Hello everyone,
I want to reproduce this example, but I would like the input_data
to be a Text Nested List instead. In other words:
text_dataset = tf.data.Dataset.from_tensor_slices(["foo", "bar", "baz"])
max_features = 5000
max_len = 4
# -------- EXPERIMENTAL ADDENDUM -----------------
def split_on_comma(input_data):
return tf.strings.split(input_data, sep=", ")
# ------------------------------------------------
vectorize_layer = tf.keras.layers.TextVectorization(
max_tokens=max_features,
output_mode='int',
output_sequence_length=max_len,
split=split_on_comma
)
with tf.device("/CPU:0"):
vectorize_layer.adapt(text_dataset.batch(64))
inputs = tf.keras.Input(shape=(1,), dtype=tf.string)
x = vectorize_layer(inputs)
model = tf.keras.Model(inputs=inputs, outputs=x)
# input_data = [["foo qux bar"], ["qux baz"]] # Original input, I DO NOT want this...
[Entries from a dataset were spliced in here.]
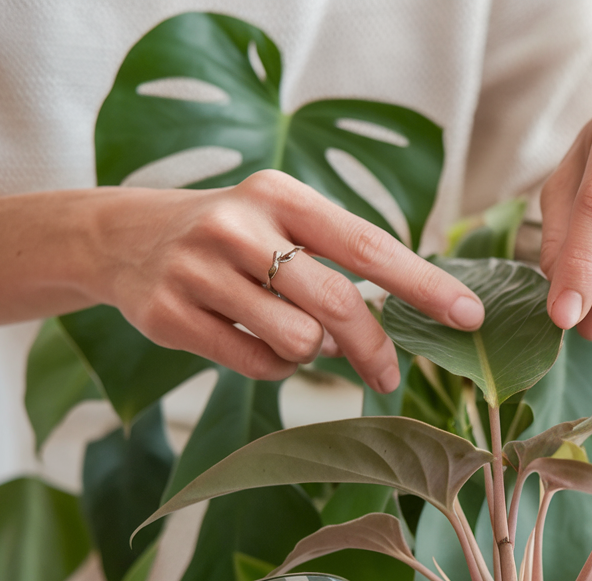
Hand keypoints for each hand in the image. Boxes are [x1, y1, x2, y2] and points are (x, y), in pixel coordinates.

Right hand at [96, 170, 483, 392]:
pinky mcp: (170, 313)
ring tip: (292, 333)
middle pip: (338, 303)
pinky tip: (256, 341)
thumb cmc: (234, 235)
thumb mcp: (283, 219)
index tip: (469, 316)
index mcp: (281, 194)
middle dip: (373, 348)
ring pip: (297, 341)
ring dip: (311, 352)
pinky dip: (272, 365)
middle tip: (389, 376)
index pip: (369, 244)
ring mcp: (200, 269)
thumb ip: (341, 255)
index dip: (423, 284)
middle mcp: (240, 224)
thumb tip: (415, 308)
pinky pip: (254, 363)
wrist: (122, 237)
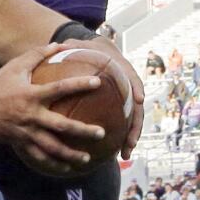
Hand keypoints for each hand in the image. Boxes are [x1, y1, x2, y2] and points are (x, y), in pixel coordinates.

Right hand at [0, 44, 104, 174]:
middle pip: (61, 126)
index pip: (60, 88)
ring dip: (70, 154)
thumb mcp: (16, 65)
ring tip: (87, 158)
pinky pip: (38, 156)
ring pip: (52, 147)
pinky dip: (53, 163)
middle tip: (101, 132)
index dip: (79, 84)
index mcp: (32, 94)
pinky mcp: (19, 143)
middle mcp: (31, 115)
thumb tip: (59, 44)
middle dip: (82, 130)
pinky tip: (67, 167)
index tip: (97, 82)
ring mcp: (25, 132)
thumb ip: (38, 55)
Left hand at [61, 37, 144, 157]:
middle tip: (131, 142)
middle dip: (136, 125)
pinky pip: (121, 125)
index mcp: (122, 70)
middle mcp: (128, 87)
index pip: (133, 78)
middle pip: (136, 108)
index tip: (138, 99)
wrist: (101, 52)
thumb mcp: (81, 45)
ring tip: (124, 155)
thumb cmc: (88, 50)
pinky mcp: (120, 109)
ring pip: (132, 121)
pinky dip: (118, 139)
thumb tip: (60, 46)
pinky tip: (112, 154)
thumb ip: (72, 46)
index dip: (137, 88)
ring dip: (130, 138)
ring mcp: (126, 100)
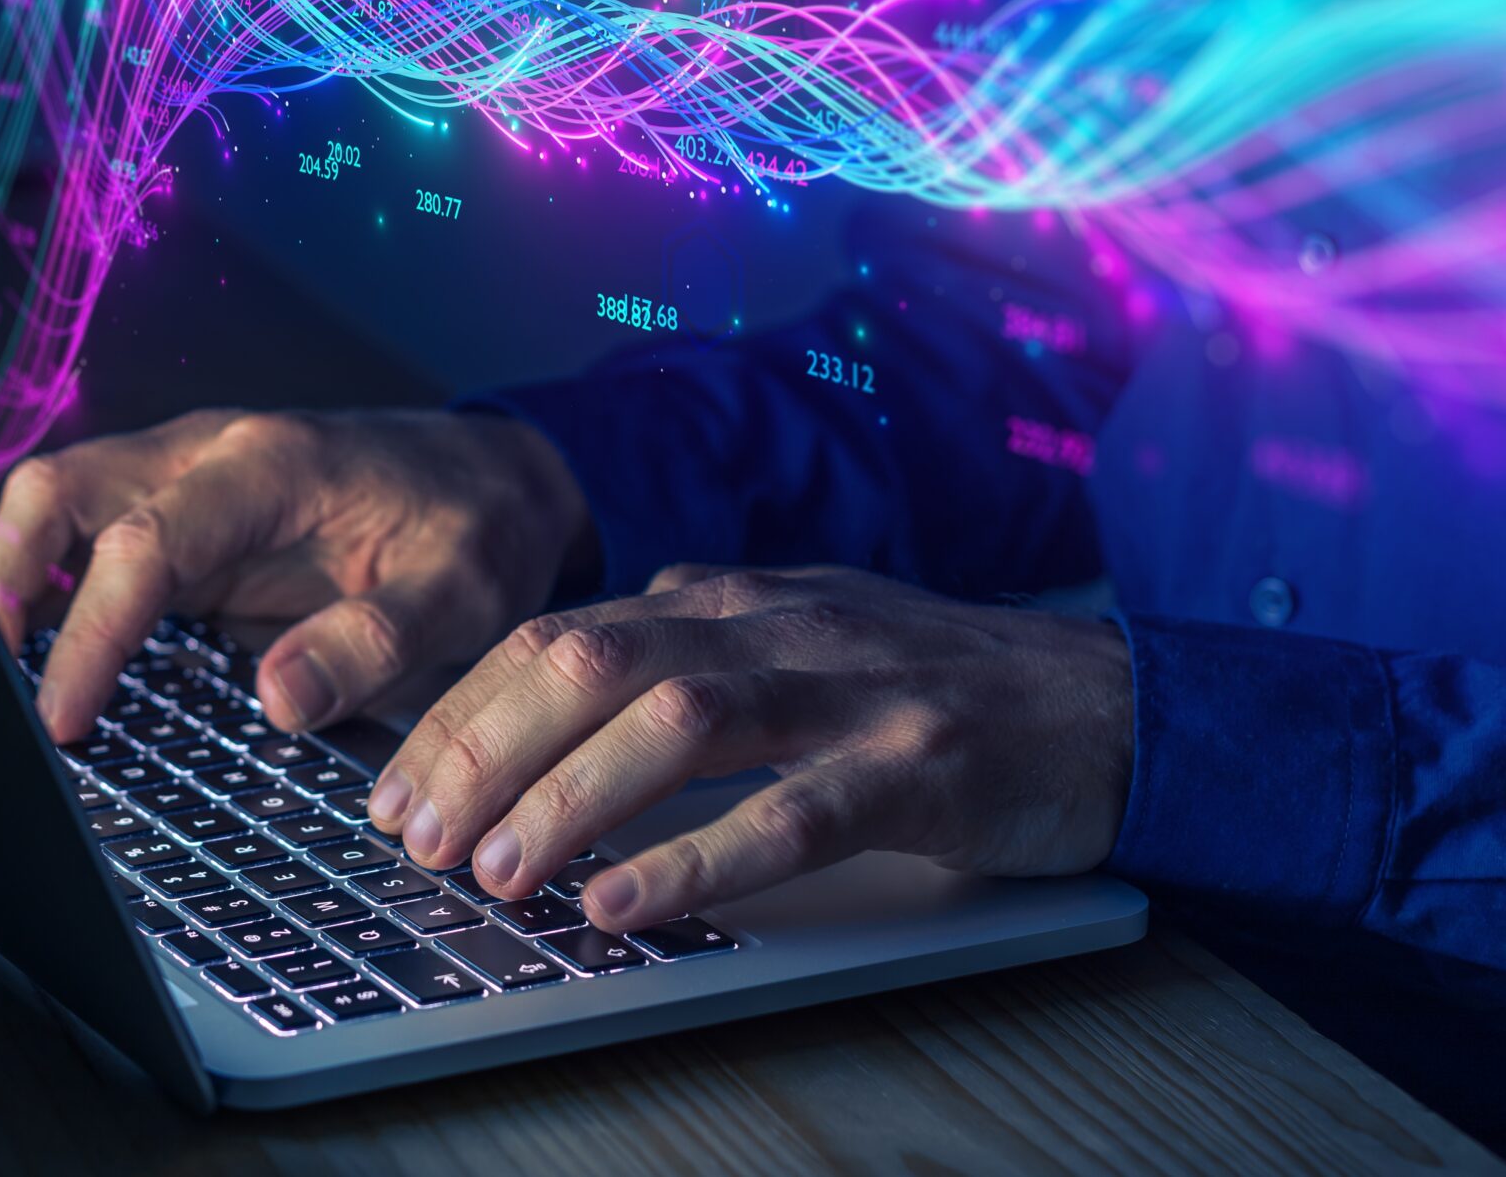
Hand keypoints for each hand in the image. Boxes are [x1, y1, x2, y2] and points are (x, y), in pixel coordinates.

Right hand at [0, 408, 598, 740]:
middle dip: (5, 577)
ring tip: (1, 678)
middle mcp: (210, 459)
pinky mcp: (184, 519)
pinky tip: (40, 657)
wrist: (497, 480)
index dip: (90, 631)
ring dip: (13, 578)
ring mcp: (188, 483)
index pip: (144, 541)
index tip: (64, 717)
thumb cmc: (477, 530)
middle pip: (61, 490)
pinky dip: (48, 585)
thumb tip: (277, 699)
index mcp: (270, 469)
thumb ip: (372, 642)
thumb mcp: (462, 596)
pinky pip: (88, 538)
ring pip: (57, 503)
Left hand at [366, 563, 1133, 932]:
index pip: (558, 637)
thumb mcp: (793, 639)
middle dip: (484, 750)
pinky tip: (629, 907)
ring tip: (500, 874)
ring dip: (572, 799)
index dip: (462, 713)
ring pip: (680, 723)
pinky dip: (699, 861)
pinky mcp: (920, 763)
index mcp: (732, 597)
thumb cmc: (932, 684)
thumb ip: (684, 653)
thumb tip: (547, 694)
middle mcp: (776, 625)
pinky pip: (793, 812)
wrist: (1110, 702)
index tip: (394, 790)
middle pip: (593, 663)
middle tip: (416, 839)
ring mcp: (851, 690)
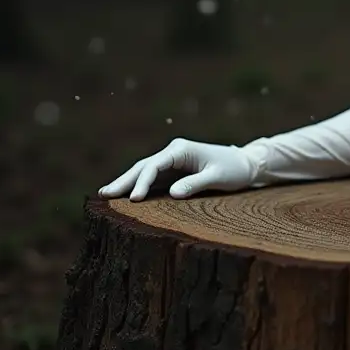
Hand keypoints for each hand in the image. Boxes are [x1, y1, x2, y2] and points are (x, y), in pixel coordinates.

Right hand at [99, 138, 258, 200]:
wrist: (245, 165)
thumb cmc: (233, 169)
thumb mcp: (217, 177)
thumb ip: (195, 184)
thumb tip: (171, 194)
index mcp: (181, 149)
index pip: (154, 166)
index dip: (142, 182)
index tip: (134, 199)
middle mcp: (173, 153)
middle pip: (143, 167)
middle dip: (124, 181)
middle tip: (103, 195)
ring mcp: (171, 162)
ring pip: (144, 172)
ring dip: (126, 183)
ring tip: (105, 195)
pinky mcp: (173, 173)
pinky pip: (151, 180)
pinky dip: (138, 187)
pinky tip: (124, 196)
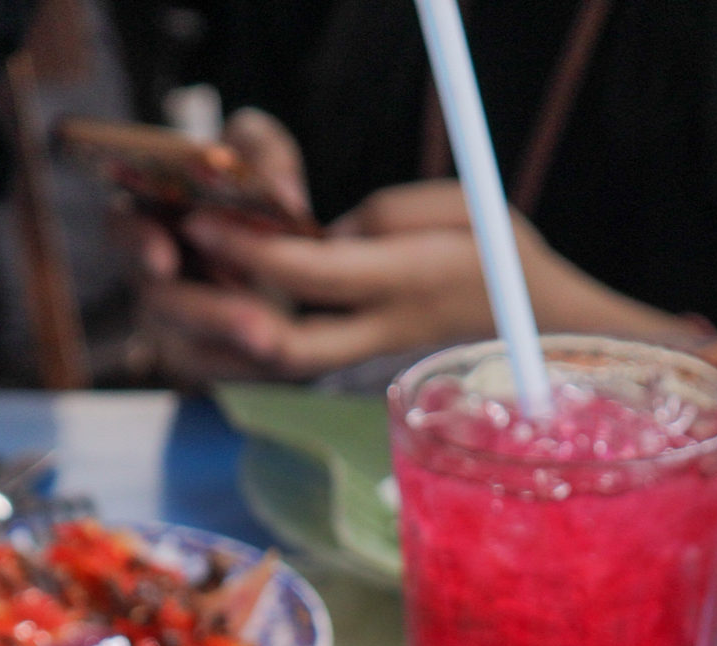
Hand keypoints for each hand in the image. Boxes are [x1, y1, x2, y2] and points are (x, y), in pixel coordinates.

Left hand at [138, 173, 700, 383]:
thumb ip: (386, 219)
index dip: (251, 249)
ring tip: (174, 295)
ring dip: (222, 339)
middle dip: (223, 313)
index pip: (314, 274)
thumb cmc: (508, 258)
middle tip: (173, 270)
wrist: (542, 333)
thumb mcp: (464, 209)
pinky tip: (209, 316)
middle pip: (287, 345)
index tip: (201, 217)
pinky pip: (292, 362)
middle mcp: (384, 332)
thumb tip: (320, 239)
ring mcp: (371, 355)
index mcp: (410, 285)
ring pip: (282, 365)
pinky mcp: (361, 359)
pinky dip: (244, 346)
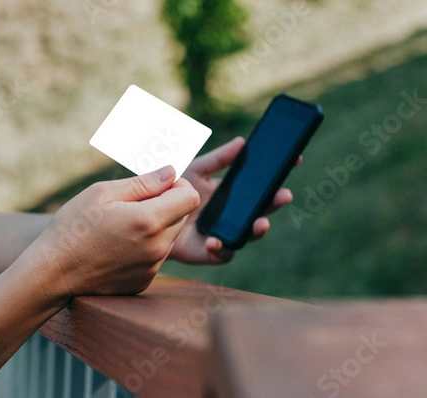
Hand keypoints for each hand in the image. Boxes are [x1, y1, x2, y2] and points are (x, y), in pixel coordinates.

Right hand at [32, 166, 199, 296]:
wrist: (53, 273)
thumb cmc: (73, 228)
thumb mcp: (102, 194)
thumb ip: (143, 183)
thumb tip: (171, 173)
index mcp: (148, 221)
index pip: (190, 197)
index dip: (178, 186)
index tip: (158, 185)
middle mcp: (157, 247)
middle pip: (182, 217)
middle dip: (166, 205)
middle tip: (133, 204)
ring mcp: (152, 267)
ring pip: (170, 237)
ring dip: (156, 226)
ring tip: (121, 227)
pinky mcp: (144, 281)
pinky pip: (156, 256)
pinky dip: (145, 247)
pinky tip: (118, 246)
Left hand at [169, 137, 295, 264]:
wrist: (149, 216)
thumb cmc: (172, 191)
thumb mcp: (195, 170)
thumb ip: (218, 159)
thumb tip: (242, 142)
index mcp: (231, 193)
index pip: (260, 184)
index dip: (278, 173)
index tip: (294, 159)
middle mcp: (232, 214)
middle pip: (260, 209)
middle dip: (274, 203)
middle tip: (284, 194)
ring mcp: (223, 233)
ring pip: (247, 234)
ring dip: (256, 230)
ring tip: (261, 223)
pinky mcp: (209, 252)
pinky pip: (221, 253)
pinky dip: (221, 248)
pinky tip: (216, 241)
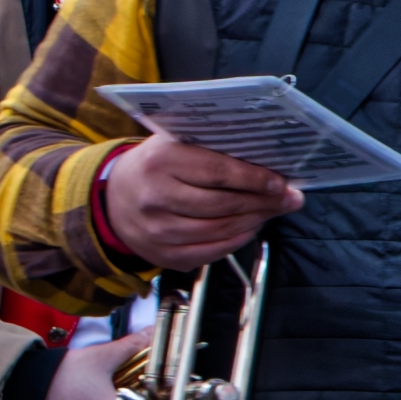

input_data = [["foo", "qux", "bar"], ["qux baz"]] # ...I WANT THIS AS INPUT INSTEAD
input_data = [[', '.join(x)] for x in input_data] # MY EXPERIMENTAL WORKAROUND
model.predict(input_data)
The thing is that I have a dataset where one of the features consists of a list of strings, with different length each, that do not share any context with each other, and I want to use it as training input for some Model with the Functional API. Splitting it in different columns (OHE) is out of question, as this feature is highly sparse (~7K different classes).
I am a bit concerned that maybe my implementation is not the best neither correct, because I am getting different results; for instance, this is the example’s original output:
array([[2,1,4,0],
[1,3,0,0]])
And what I am getting is:
array([[1,0,0,0],
[1,0,0,0]])
Finally, I am not quite sure how (if?) Ragged Tensors would be of use with TextVectorization layer (again, the goal is building a Model using the Functional API). I have found some examples, but not exactly focused towards TextVectorization
. Plus, I get that TextVectorization can process “one string per sample”, but if so, what would be other suggestions to what I am aiming here?
Have someone have had this problem before? How did you tackled it?
Thank you very much.